NEW YORK — Overture Services plans to release a local search advertising program in the next few months that lets advertisers set a geographic radius for the display of their search listings and participate without operating a Web site.

Geoff Stevens, general manager of local search at Overture, said at the Search Engine Strategies conference here March 4 that the system would match local advertisers to nearby customers. Overture advertisers would target their listings either by a mile radius or ZIP codes in their area. Overture's search partners would determine a searcher's location by asking for it or through registration data.

Overture hopes to lure many of the 10 million small businesses not already using search marketing to give it a try by eliminating some of its complexity. Stevens said Overture would simplify the bidding process. Another innovation planned is the ability for an advertiser to set up a Web page through Overture that has information like hours of operation, address and phone number.

“It's designed to address the 70-odd percent of businesses that don't have Web sites,” he said.

Stevens did not say which Overture distribution partners would use the local search platform. Each implementation would be customized for the partner sites. For example, an Overture partner without user geographic data could have a ZIP-code prompt for searchers to enter their location. With 130 million registered users, Overture parent company Yahoo is able to pass a user's location to Overture.

The release of the local search platform, which an Overture representative said was planned for this spring, would put it a step ahead of rival Google. The search leader currently lets advertisers target listings based to 210 regions based on users' Internet protocol addresses. But Google is still testing its local search platform and working out its kinks, said Sukhinder Singh, general manager of local search at Google.

“Our goal in 2004 is to improve the quality of that product,” she said.

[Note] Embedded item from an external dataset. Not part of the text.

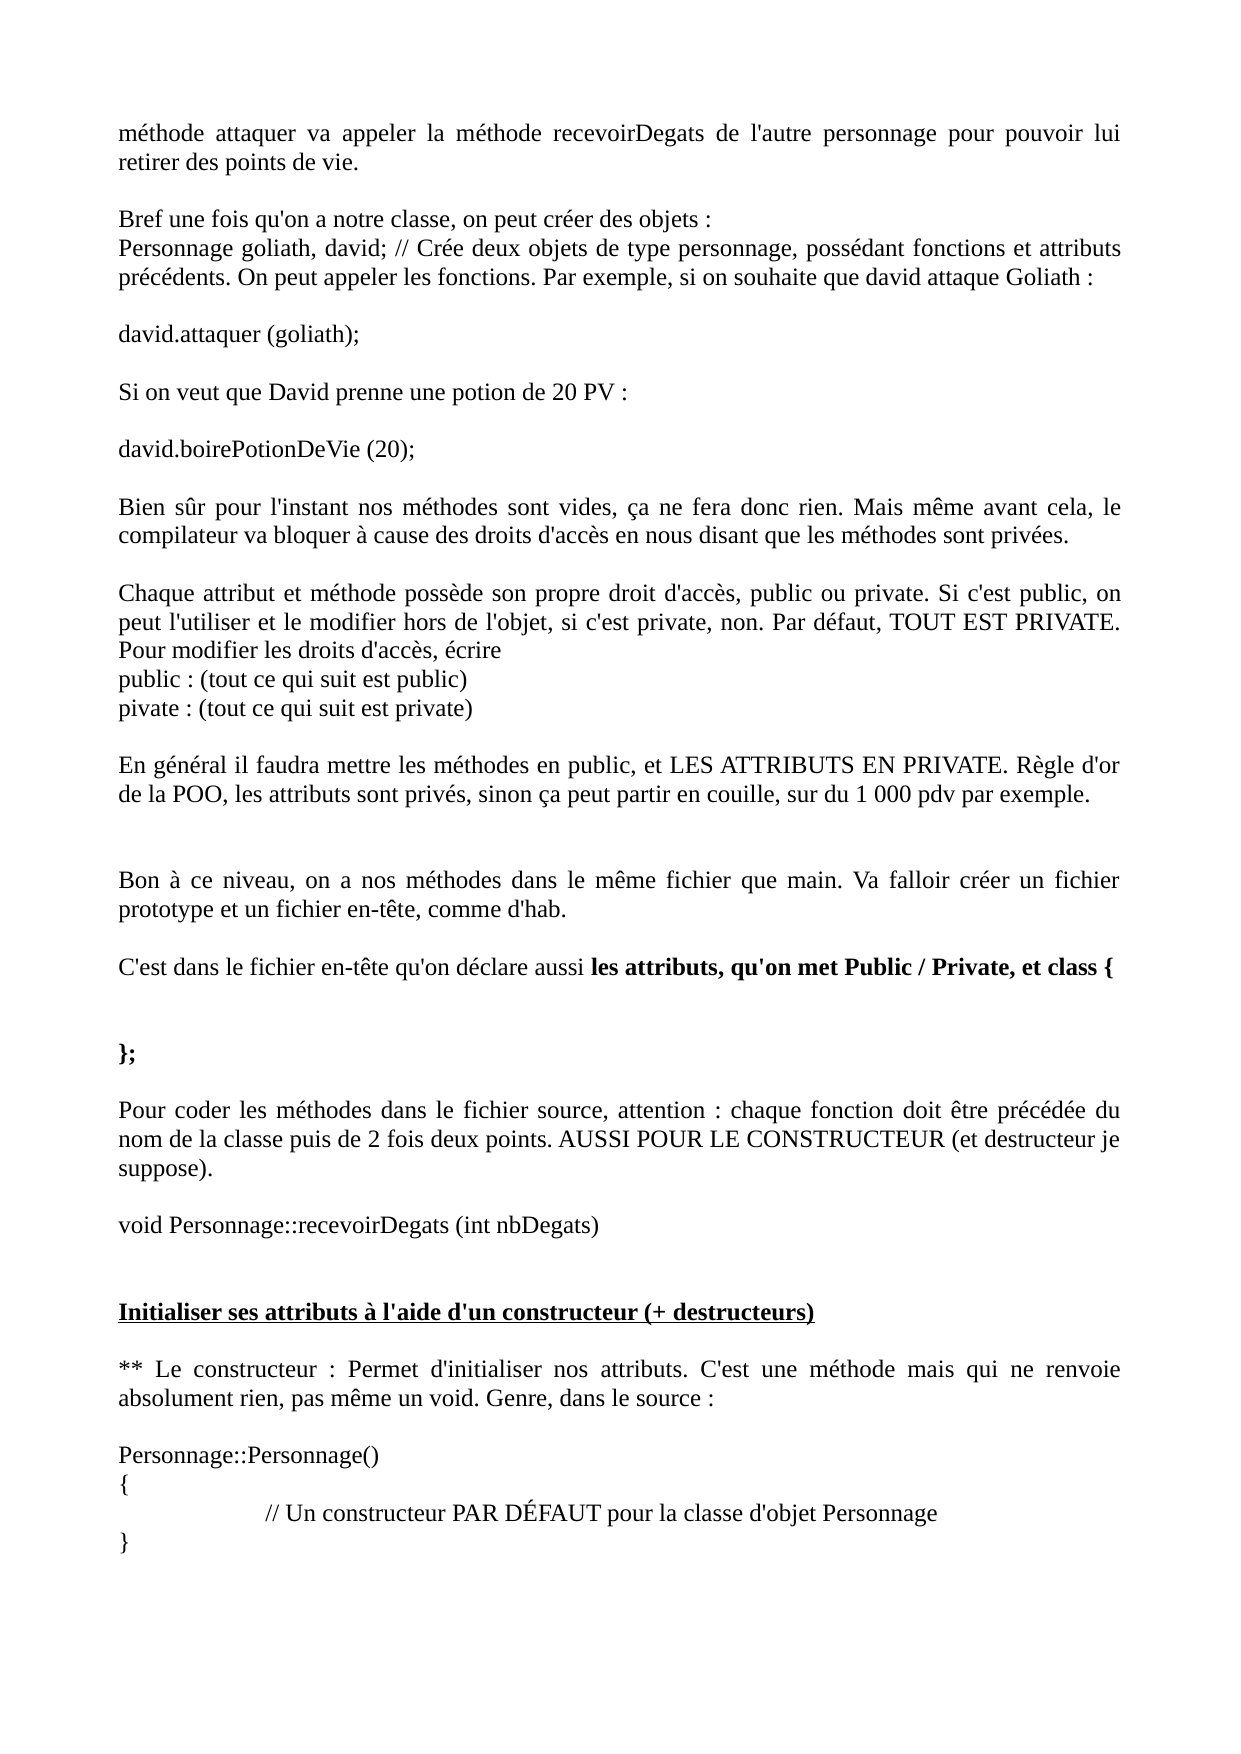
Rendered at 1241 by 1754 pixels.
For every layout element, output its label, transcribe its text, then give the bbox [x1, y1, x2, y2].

The local search market has emerged as a hot topic in the search industry. The Kelsey Group estimates that local commercial search represents 25 percent of all search activity, and this market could generate as much as $2.5 billion by 2008.

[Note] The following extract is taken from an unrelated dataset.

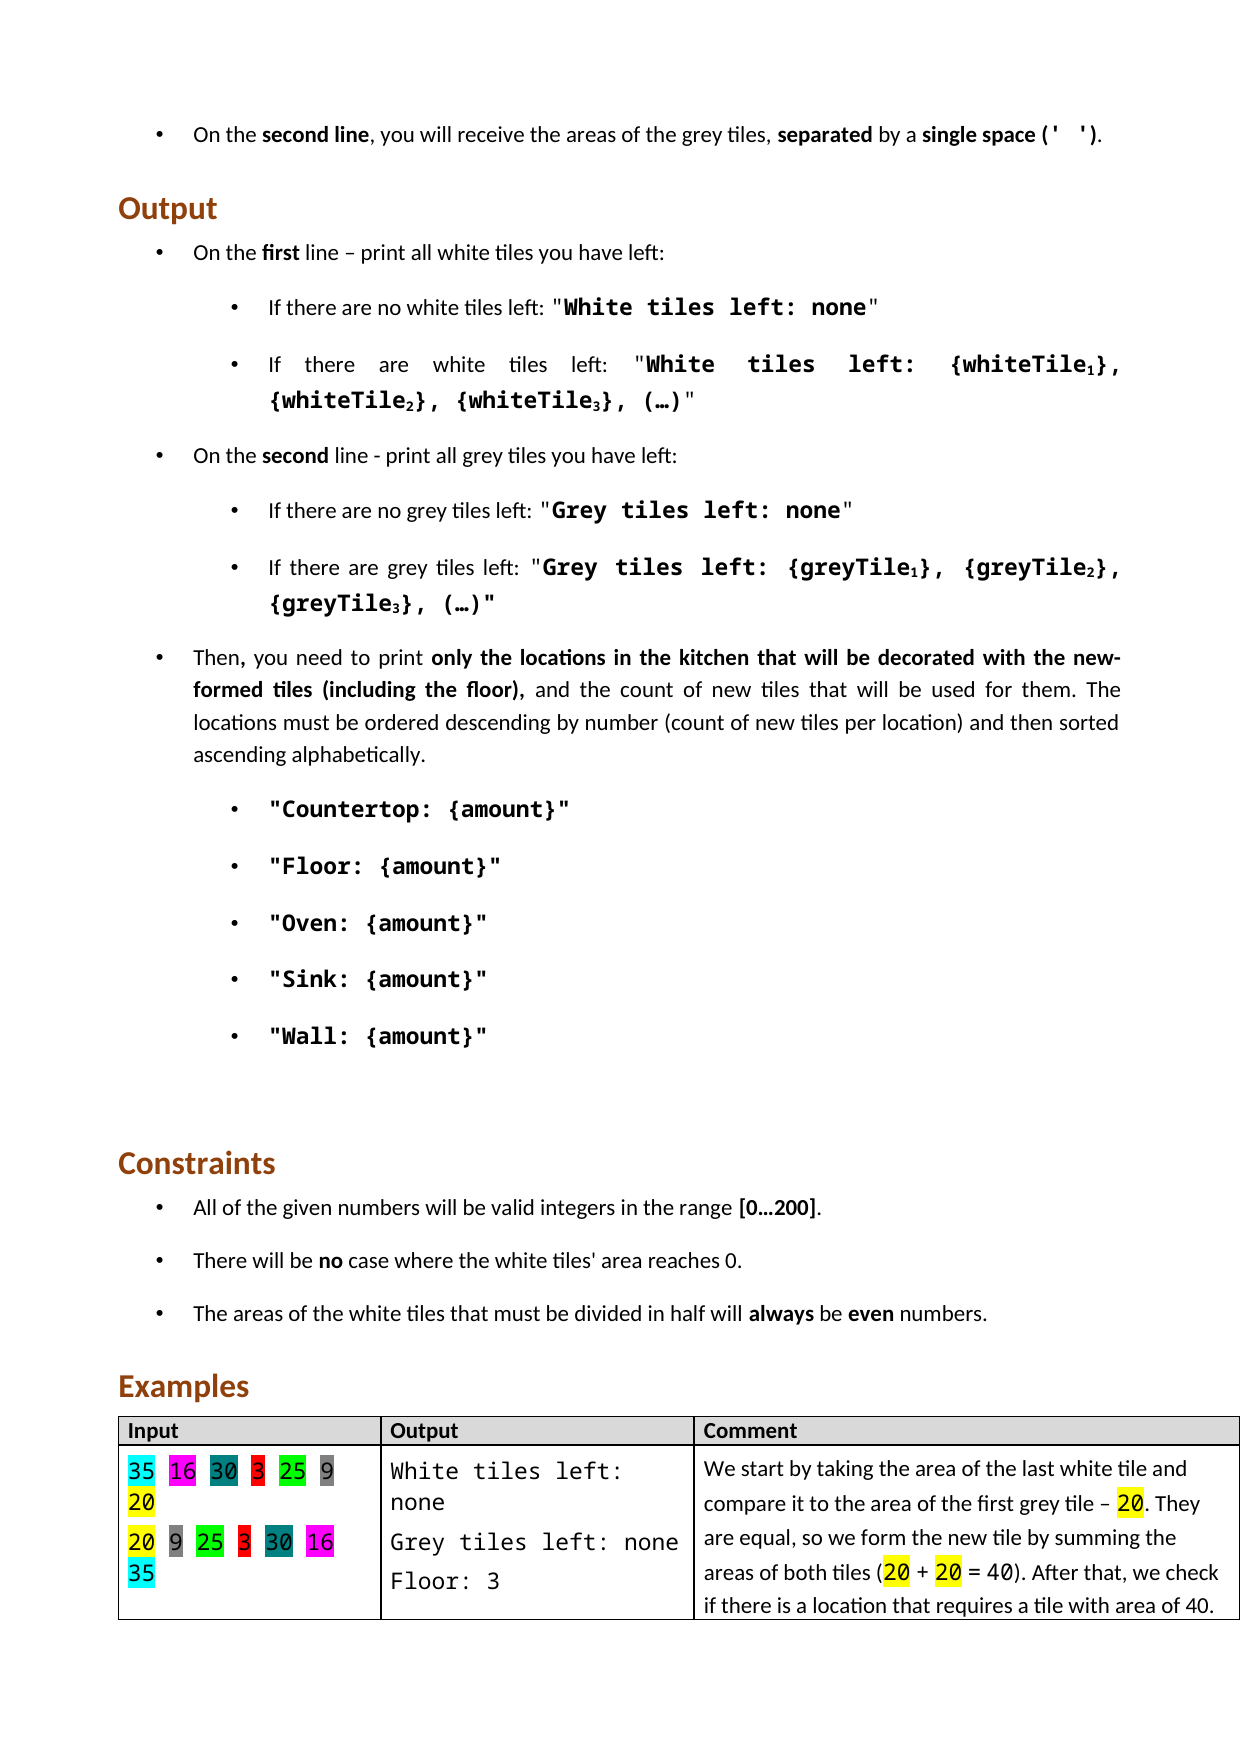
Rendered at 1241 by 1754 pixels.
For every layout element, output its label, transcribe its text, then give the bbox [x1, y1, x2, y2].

Cheryle Pingel, chairman of search marketing firm Range Online Media, said the local search market had great potential, yet she urged caution.

“With this ramp-up, we're going to have to be patient,” she said.

One major problem facing its widespread adoption is the self-service ad model. Stevens said Overture planned to partner with yellow pages and newspaper publishers that already have sales forces. Singh said search marketing firms have a role to play, establishing themselves as channel partners.

The complexity of keyword bidding is another impediment to small-business adoption, said Erik Hawkins, senior vice president of the product group at Citysearch. To address this, Citysearch sells its 25,000 advertisers buckets of leads at fixed prices.

“We've seen working with local merchants that having a simple pay-for-performance product is more important than having a sophisticated one,” he said.